Existing microservice resource scheduling approaches struggle to adapt to the dynamic evolution of runtime call graphs, often resulting in either resource wastage or violations of service-level objectives (SLOs). This work reveals, for the first time, the high concentration of invocation paths in large-scale production environments and introduces a joint optimization framework based on structural fingerprint decomposition and pattern-aware modeling. By identifying stable backbones and deviating subgraphs within call graphs through structural fingerprints, and integrating invocation pattern clustering to predict workload distributions, the proposed method constructs a global resource allocation model that satisfies end-to-end tail-latency SLOs. Evaluated on the TrainTicket benchmark, the approach reduces CPU consumption by 35–38% compared to state-of-the-art baselines while maintaining a 98.8% SLO compliance rate.
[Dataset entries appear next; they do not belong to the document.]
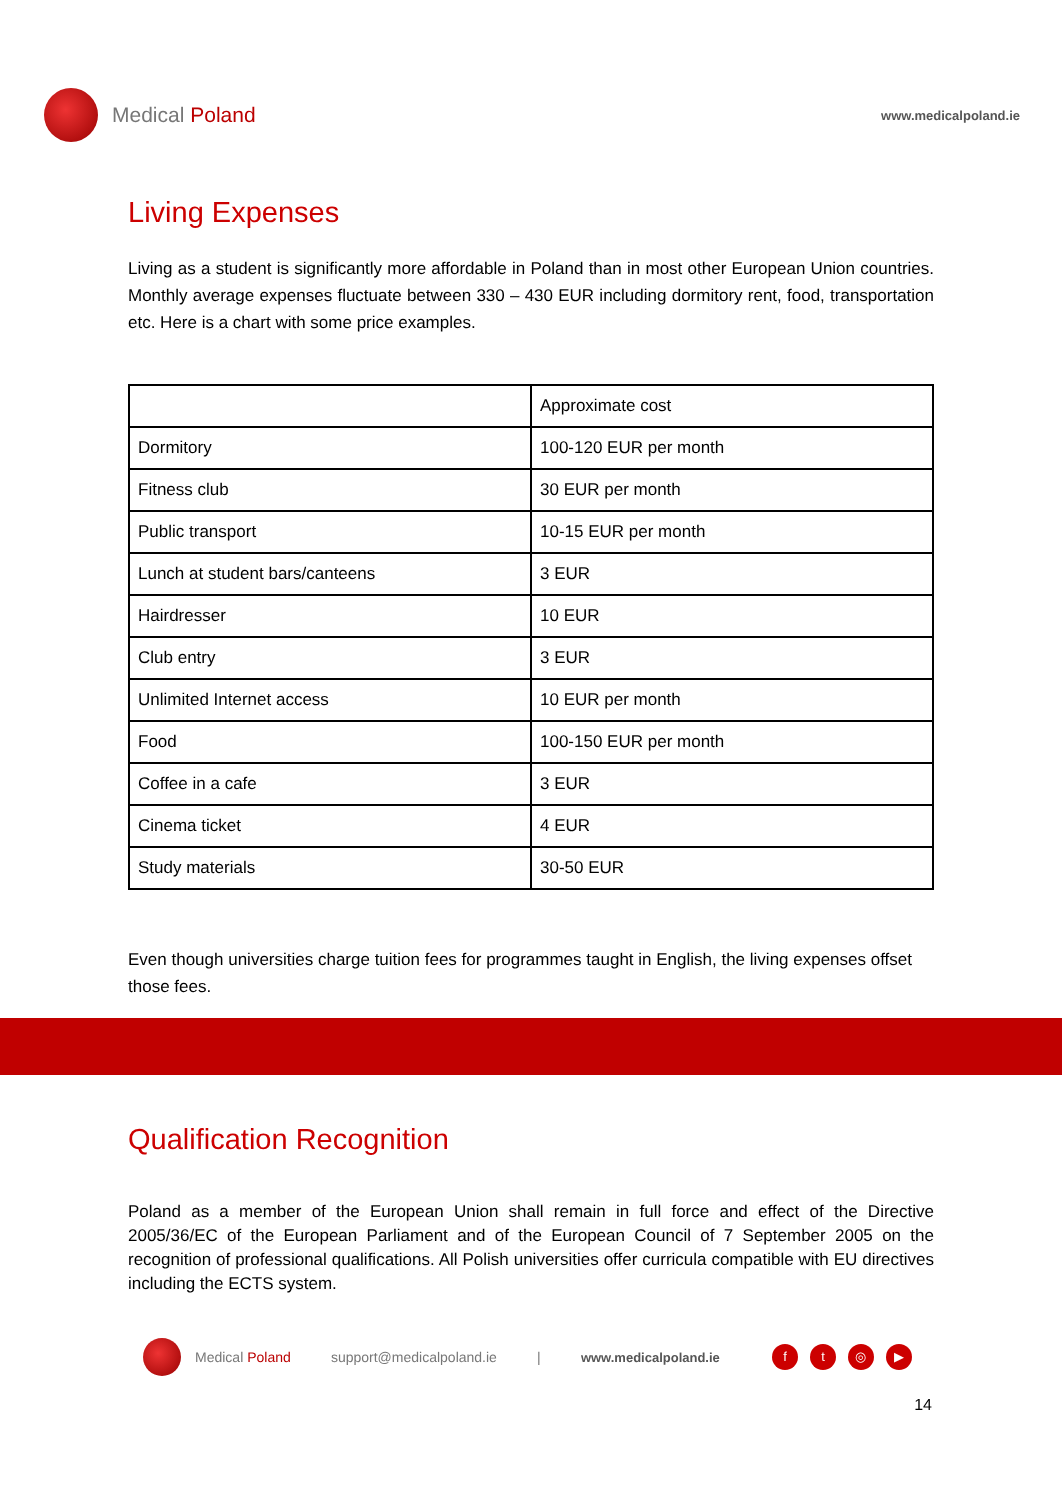Medical Poland
www.medicalpoland.ie
Living Expenses
Living as a student is significantly more affordable in Poland than in most other European Union countries. Monthly average expenses fluctuate between 330 – 430 EUR including dormitory rent, food, transportation etc. Here is a chart with some price examples.
| | Approximate cost |
| --- | --- |
| Dormitory | 100-120 EUR per month |
| Fitness club | 30 EUR per month |
| Public transport | 10-15 EUR per month |
| Lunch at student bars/canteens | 3 EUR |
| Hairdresser | 10 EUR |
| Club entry | 3 EUR |
| Unlimited Internet access | 10 EUR per month |
| Food | 100-150 EUR per month |
| Coffee in a cafe | 3 EUR |
| Cinema ticket | 4 EUR |
| Study materials | 30-50 EUR |
Even though universities charge tuition fees for programmes taught in English, the living expenses offset those fees.
Qualification Recognition
Poland as a member of the European Union shall remain in full force and effect of the Directive 2005/36/EC of the European Parliament and of the European Council of 7 September 2005 on the recognition of professional qualifications. All Polish universities offer curricula compatible with EU directives including the ECTS system.
Medical Poland support@medicalpoland.ie | www.medicalpoland.ie ft ◎ ▶
14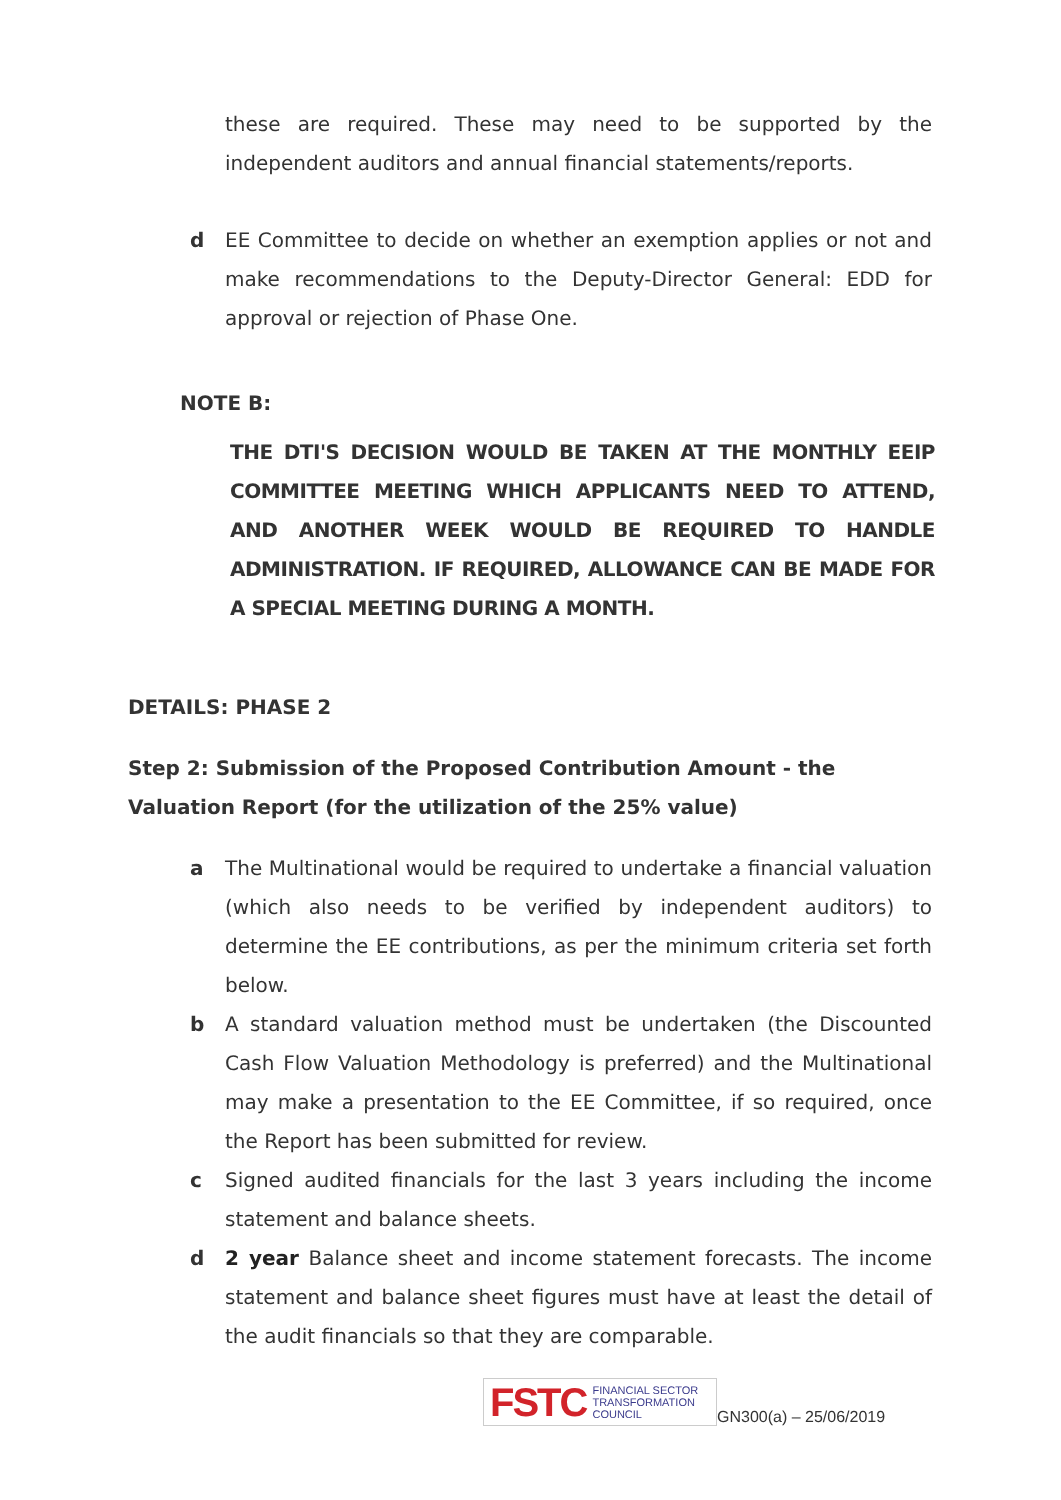these are required. These may need to be supported by the independent auditors and annual financial statements/reports.
d EE Committee to decide on whether an exemption applies or not and make recommendations to the Deputy-Director General: EDD for approval or rejection of Phase One.
NOTE B:
THE DTI'S DECISION WOULD BE TAKEN AT THE MONTHLY EEIP COMMITTEE MEETING WHICH APPLICANTS NEED TO ATTEND, AND ANOTHER WEEK WOULD BE REQUIRED TO HANDLE ADMINISTRATION. IF REQUIRED, ALLOWANCE CAN BE MADE FOR A SPECIAL MEETING DURING A MONTH.
DETAILS: PHASE 2
Step 2: Submission of the Proposed Contribution Amount - the Valuation Report (for the utilization of the 25% value)
a The Multinational would be required to undertake a financial valuation (which also needs to be verified by independent auditors) to determine the EE contributions, as per the minimum criteria set forth below.
b A standard valuation method must be undertaken (the Discounted Cash Flow Valuation Methodology is preferred) and the Multinational may make a presentation to the EE Committee, if so required, once the Report has been submitted for review.
c Signed audited financials for the last 3 years including the income statement and balance sheets.
d 2 year Balance sheet and income statement forecasts. The income statement and balance sheet figures must have at least the detail of the audit financials so that they are comparable.
FSTC FINANCIAL SECTOR
TRANSFORMATION
COUNCIL
GN300(a) – 25/06/2019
Modern microservice systems exhibit continuous structural evolution in their runtime call graphs due to workload fluctuations, fault responses, and deployment activities. Despite this complexity, our analysis of over 500,000 production traces from ByteDance reveals a latent regularity: execution paths concentrate around a small set of recurring invocation patterns. However, existing resource management approaches fail to exploit this structure. Industrial autoscalers like Kubernetes HPA ignore inter-service dependencies, while recent academic methods often assume static topologies, rendering them ineffective under dynamic execution contexts. In this work, we propose Morphis, a dependency-aware provisioning framework that unifies pattern-aware trace analysis with global optimization. It introduces structural fingerprinting that decomposes traces into a stable execution backbone and interpretable deviation subgraphs. Then, resource allocation is formulated as a constrained optimization problem over predicted pattern distributions, jointly minimizing aggregate CPU usage while satisfying end-to-end tail-latency SLOs. Our extensive evaluations on the TrainTicket benchmark demonstrate that Morphis reduces CPU consumption by 35-38% compared to state-of-the-art baselines while maintaining 98.8% SLO compliance.